Wednesday, April 1, 2020

Project Part 1

For this project we are tasked with selecting an open source software and trying to optimize some part of it. For this I chose FFmpeg as it is a file conversion tool which is open source, I know how to get a large data input for bench marking and it is CPU reliant.

So the first Thing I did was build the source code, this was notably more difficult on windows since it is not make to be run on Windows natively but with a some third party downloads, most importantly MSYS2, I was able to get it working. On the linux machine aarchie I had far fewer problems as the tools required for the build were already installed and ready to go. So I built the software on both X86_64 and aarch64 and tested them out.

In testing the first thing I did was run it with default configurations. After the build was completed I ran it using my test data, a download of a video from youtube which was just over an hour long which had already been converted to an mp3 of 83.3MB, which I was not converting to a ogg file. Here were the results,

X86_64 Ryan desktop benchmark
Test1:
real    0m14.516s
user    0m0.015s
sys     0m0.000s

Test2:
real    0m14.087s
user    0m0.000s
sys     0m0.015s


Test3:
real    0m14.235s
user    0m0.000s
sys     0m0.000s


aarch64 aarchie benchmark

Test1:
real    1m50.783s
user    1m48.931s
sys     0m1.415s

Test2:
real    1m50.571s
user    1m49.255s
sys     0m0.897s

Test3:
real    1m50.683s
user    1m49.034s
sys     0m1.236s





This is with minimal background tasks running on my home windows computer, and then on aarchie. As can be seen my computer is a a bit more powerful for this purpose but the results of the benchmark seem consistent.

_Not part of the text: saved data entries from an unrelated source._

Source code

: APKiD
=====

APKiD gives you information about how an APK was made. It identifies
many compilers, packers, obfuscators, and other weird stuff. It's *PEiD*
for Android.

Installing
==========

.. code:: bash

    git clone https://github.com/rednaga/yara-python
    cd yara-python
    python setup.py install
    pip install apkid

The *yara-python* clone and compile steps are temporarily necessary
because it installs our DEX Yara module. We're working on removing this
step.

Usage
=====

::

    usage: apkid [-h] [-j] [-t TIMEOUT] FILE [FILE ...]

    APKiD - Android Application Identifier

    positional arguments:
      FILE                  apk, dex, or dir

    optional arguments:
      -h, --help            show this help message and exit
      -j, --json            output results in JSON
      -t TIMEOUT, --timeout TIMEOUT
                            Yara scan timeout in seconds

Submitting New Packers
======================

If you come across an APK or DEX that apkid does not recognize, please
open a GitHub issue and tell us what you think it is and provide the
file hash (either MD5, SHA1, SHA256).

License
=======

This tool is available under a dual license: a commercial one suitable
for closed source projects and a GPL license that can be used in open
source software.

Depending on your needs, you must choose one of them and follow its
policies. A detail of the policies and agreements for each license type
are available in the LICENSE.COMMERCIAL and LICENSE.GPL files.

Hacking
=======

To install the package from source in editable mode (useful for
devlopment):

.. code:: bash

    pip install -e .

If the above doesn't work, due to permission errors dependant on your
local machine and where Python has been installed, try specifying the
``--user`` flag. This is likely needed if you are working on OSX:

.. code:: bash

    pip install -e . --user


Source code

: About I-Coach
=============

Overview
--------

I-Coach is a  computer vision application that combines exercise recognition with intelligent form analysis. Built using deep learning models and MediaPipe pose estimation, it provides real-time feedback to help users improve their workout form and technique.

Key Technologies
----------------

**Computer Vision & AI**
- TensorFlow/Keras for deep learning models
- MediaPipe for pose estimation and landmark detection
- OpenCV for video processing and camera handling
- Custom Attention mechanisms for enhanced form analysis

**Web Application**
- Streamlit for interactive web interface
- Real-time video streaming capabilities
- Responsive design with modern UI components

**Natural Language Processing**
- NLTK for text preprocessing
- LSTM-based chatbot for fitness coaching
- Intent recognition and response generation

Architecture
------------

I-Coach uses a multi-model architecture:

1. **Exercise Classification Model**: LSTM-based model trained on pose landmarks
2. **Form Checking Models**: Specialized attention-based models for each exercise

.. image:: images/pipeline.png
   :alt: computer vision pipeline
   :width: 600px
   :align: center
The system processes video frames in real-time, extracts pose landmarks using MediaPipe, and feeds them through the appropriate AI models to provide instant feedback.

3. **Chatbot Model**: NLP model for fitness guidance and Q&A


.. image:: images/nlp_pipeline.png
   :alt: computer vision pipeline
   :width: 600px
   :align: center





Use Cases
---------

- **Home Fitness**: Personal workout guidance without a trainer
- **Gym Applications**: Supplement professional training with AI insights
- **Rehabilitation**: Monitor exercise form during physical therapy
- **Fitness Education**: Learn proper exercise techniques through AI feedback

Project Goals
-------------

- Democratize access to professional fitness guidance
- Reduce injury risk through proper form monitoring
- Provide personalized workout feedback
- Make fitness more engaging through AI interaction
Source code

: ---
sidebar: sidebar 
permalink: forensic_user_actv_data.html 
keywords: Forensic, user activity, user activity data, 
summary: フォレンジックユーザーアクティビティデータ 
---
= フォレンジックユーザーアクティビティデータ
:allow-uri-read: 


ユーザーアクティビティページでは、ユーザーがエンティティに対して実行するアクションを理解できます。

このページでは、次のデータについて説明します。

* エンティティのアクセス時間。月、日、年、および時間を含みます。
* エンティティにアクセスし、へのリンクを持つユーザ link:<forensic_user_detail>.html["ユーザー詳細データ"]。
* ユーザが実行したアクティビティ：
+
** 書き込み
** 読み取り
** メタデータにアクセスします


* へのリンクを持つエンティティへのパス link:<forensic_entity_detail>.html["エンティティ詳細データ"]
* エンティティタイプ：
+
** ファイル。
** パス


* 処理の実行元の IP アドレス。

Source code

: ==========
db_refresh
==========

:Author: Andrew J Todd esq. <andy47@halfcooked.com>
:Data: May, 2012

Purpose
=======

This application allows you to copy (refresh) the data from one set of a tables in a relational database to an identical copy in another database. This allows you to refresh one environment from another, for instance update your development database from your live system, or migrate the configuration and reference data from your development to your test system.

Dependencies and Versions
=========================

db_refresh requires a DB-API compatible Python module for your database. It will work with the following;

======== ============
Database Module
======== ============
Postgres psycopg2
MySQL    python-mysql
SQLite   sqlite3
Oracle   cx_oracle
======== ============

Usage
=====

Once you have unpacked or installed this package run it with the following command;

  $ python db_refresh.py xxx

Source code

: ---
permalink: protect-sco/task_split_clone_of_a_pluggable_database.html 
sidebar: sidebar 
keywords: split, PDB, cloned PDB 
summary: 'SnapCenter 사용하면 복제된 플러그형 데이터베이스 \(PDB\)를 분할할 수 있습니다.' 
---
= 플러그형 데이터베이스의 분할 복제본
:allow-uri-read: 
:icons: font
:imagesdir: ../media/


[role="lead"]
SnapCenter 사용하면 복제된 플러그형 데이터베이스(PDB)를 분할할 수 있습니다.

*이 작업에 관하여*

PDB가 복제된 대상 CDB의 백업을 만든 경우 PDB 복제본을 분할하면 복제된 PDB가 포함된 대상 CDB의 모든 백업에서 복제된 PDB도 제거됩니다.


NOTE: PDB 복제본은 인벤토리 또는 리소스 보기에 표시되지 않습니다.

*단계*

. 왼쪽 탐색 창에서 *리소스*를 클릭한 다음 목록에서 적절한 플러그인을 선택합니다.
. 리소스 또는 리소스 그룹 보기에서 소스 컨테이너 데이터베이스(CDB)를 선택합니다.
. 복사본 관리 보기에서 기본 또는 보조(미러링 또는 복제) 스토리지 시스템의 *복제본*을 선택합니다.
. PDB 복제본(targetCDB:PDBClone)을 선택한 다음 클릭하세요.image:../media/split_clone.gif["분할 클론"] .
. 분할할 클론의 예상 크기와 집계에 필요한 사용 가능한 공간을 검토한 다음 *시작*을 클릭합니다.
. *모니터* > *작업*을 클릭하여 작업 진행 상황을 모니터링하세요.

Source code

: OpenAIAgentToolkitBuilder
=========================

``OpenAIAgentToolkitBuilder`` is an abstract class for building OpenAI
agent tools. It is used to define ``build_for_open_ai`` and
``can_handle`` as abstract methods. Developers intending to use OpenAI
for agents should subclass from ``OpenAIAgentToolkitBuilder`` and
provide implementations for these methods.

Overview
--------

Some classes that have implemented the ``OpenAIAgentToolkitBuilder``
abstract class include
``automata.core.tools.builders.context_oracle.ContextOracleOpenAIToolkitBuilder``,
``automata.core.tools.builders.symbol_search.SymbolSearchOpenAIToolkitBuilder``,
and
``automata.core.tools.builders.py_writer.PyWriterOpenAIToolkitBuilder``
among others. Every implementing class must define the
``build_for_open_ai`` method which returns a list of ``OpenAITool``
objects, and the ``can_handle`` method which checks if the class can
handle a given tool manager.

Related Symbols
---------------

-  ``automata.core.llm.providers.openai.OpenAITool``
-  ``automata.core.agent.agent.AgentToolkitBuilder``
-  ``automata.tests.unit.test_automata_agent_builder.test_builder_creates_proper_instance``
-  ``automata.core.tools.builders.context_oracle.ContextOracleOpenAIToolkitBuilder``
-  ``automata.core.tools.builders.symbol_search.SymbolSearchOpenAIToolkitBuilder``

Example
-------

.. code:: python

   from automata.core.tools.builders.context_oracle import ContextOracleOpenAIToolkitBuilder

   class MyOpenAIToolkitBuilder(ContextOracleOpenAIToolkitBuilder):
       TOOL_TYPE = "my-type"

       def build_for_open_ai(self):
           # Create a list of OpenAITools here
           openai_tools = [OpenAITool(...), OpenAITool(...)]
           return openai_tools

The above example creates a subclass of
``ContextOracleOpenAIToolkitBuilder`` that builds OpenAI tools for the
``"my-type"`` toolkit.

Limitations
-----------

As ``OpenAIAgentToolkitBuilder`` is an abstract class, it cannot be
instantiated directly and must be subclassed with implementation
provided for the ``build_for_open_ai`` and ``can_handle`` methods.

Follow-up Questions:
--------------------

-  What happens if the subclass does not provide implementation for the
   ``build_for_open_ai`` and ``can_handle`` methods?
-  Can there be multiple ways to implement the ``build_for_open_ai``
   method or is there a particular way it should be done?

Now After this was done I cleaned the make and rebuilt using -O3 to see if tweaking the compiler optimization would speed up the program. Here are those results.


X86_64 Ryan desktop O3
Test1:
real    0m14.047s
user    0m0.000s
sys     0m0.015s

Test2:
real    0m14.014s
user    0m0.015s
sys     0m0.000s

Test3:
real    0m14.044s
user    0m0.000s
sys     0m0.000s


aarch64 aarchie O3

Test1:
real    1m50.490s
user    1m48.994s
sys     0m1.086s

Test2:
real    1m50.401s
user    1m48.777s
sys     0m1.196s

Test3:
real    1m50.386s
user    1m48.742s
sys     0m1.236s

As can be seen the results were negligible, though I am unsure if this is due to an improper use of the optimization settings with the makefile or due to the makefile already optimizing the output. Either way if I am going to find a way to considerably speed up FFmpeg I am going to do more than a compiler optimization.